At 5 years old, your Bergamasco will have developed several layers of flocks and should look pretty much how he’s going to look for the rest of his life. The flocks will be well formed and will be growing down towards the floor if they haven’t already reached it.
Bergamasco Sheepdog grooming instructions – Washing
Washing your Bergamasco now becomes an absolute mission as it can take an age to not only make sure he is rinsed thoroughly but it can also take several days for him to dry off completely too!
Never attempt to speed up the drying process by using a hair-dryer. It is way too hot for a dog and can damage his coat. Squeeze the flocks instead to try to get as much moisture out as possible.
The Bergamasco has a very efficient system in place which makes his skin secrete lots of oils which help to “wash” his coat to keep it clean, stops it from smelling and makes it resistant to dirt so bathing should be occasional only.
It is better to spot clean him where necessary such as around his mouth where food could get trapped or around his rear where poo can accumulate (ew!)
The hair around a Bergamasco Shepherd’s face should be kept long as the dog used this as a visor to protect his eyes from the bright sunlight reflecting off the white snow.
Bergamascos should never be clipped either. The clipping stops the 3 types of hair from weaving together. Instead, it forms massive clumps of matting which is impossible to comb out. The matting blocks the skin which makes the oils unable to be secreted properly and causes skin complaints.
If you require a more manageable coat on your Bergamasco then his flocks can be trimmed to a minimum of 4-5 inches which is called the Sports Coat. You can also brush your adult Bergamasco Sheepdog with a slicker brush which will remove any surface debris.

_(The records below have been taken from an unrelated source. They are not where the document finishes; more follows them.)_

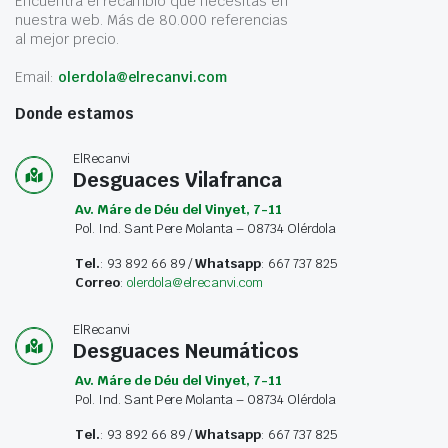
Encuentra el recambio que necesitas en
nuestra web. Más de 80.000 referencias
al mejor precio.
Email:
olerdola@elrecanvi.com
Donde estamos
ElRecanvi
Desguaces Vilafranca
Av. Máre de Déu del Vinyet, 7-11
Pol. Ind. Sant Pere Molanta – 08734 Olérdola
Tel.
: 93 892 66 89 /
Whatsapp
: 667 737 825
Correo
:
olerdola@elrecanvi.com
ElRecanvi
Desguaces Neumáticos
Av. Máre de Déu del Vinyet, 7-11
Pol. Ind. Sant Pere Molanta – 08734 Olérdola
Tel.
: 93 892 66 89 /
Whatsapp
: 667 737 825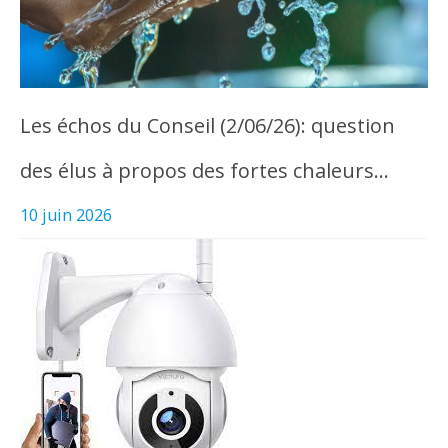
Les échos du Conseil (2/06/26): question
des élus à propos des fortes chaleurs…
10 juin 2026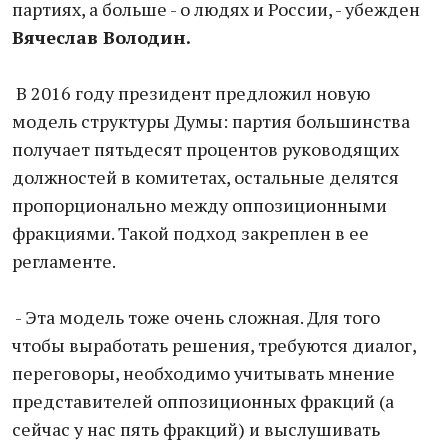
партиях, а больше - о людях и России, - убежден
Вячеслав Володин.
В 2016 году президент предложил новую
модель структуры Думы: партия большинства
получает пятьдесят процентов руководящих
должностей в комитетах, остальные делятся
пропорционально между оппозиционными
фракциями. Такой подход закреплен в ее
регламенте.
- Эта модель тоже очень сложная. Для того
чтобы выработать решения, требуются диалог,
переговоры, необходимо учитывать мнение
представителей оппозиционных фракций (а
сейчас у нас пять фракций) и выслушивать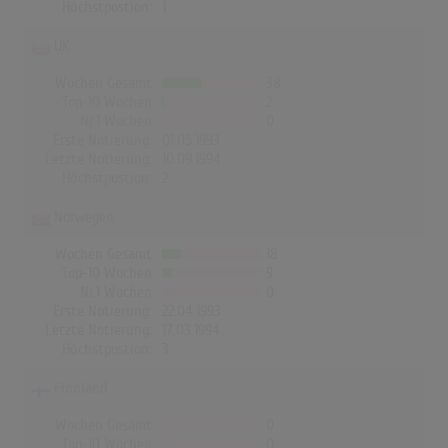
Höchstpostion:
1
UK
Wochen Gesamt
38
Top-10 Wochen
2
Nr.1 Wochen
0
Erste Notierung:
01.05.1993
Letzte Notierung:
10.09.1994
Höchstpostion:
2
Norwegen
Wochen Gesamt
18
Top-10 Wochen
9
Nr.1 Wochen
0
Erste Notierung:
22.04.1993
Letzte Notierung:
17.03.1994
Höchstpostion:
3
Finnland
Wochen Gesamt
0
Top-10 Wochen
0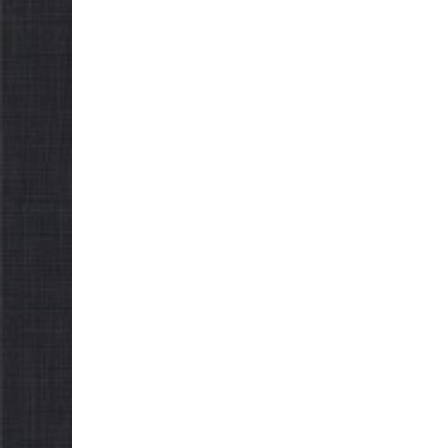
Як отримати
осіб з 
компенсацію за
працю
товари, придбані для
07.08.2026
ветеранського бізнесу
07.08.2026
gormr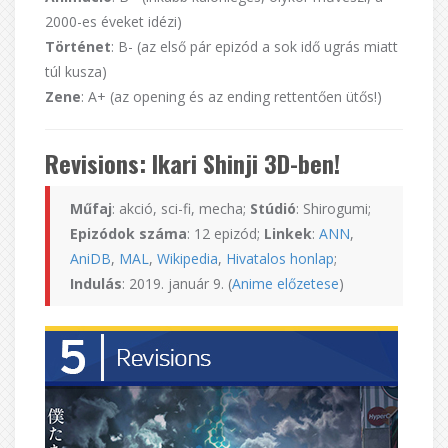
2000-es éveket idézi)
Történet
: B- (az első pár epizód a sok idő ugrás miatt
túl kusza)
Zene
: A+ (az opening és az ending rettentően ütős!)
Revisions: Ikari Shinji 3D-ben!
Műfaj
: akció, sci-fi, mecha;
Stúdió
: Shirogumi;
Epizódok száma
: 12 epizód;
Linkek
:
ANN
,
AniDB
,
MAL
,
Wikipedia
,
Hivatalos honlap
;
Indulás
: 2019. január 9. (
Anime előzetese
)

If your Bergamasco Sheepdog is a male and happens to not cock his leg up enough whilst urinating, then it is advisable to consider buying a few human elastic hair bands designed for Afro/Dreadlocked hair and giving your dog a little ponytail between his legs!
It will be hidden from view by his other flocks and could save him from wetting his flocks every time he goes to the bathroom. Also advised for the rear end when your dog has diarrhoea!
The Bergamasco dog breed is a very healthy breed. At the moment there are no known genetic health problems from which it suffers, although it is always wise to search for a reputable breeder when looking for a Bergamasco puppy. A responsible breeder will have his dogs checked regularly by a vet for any possible genetic issues.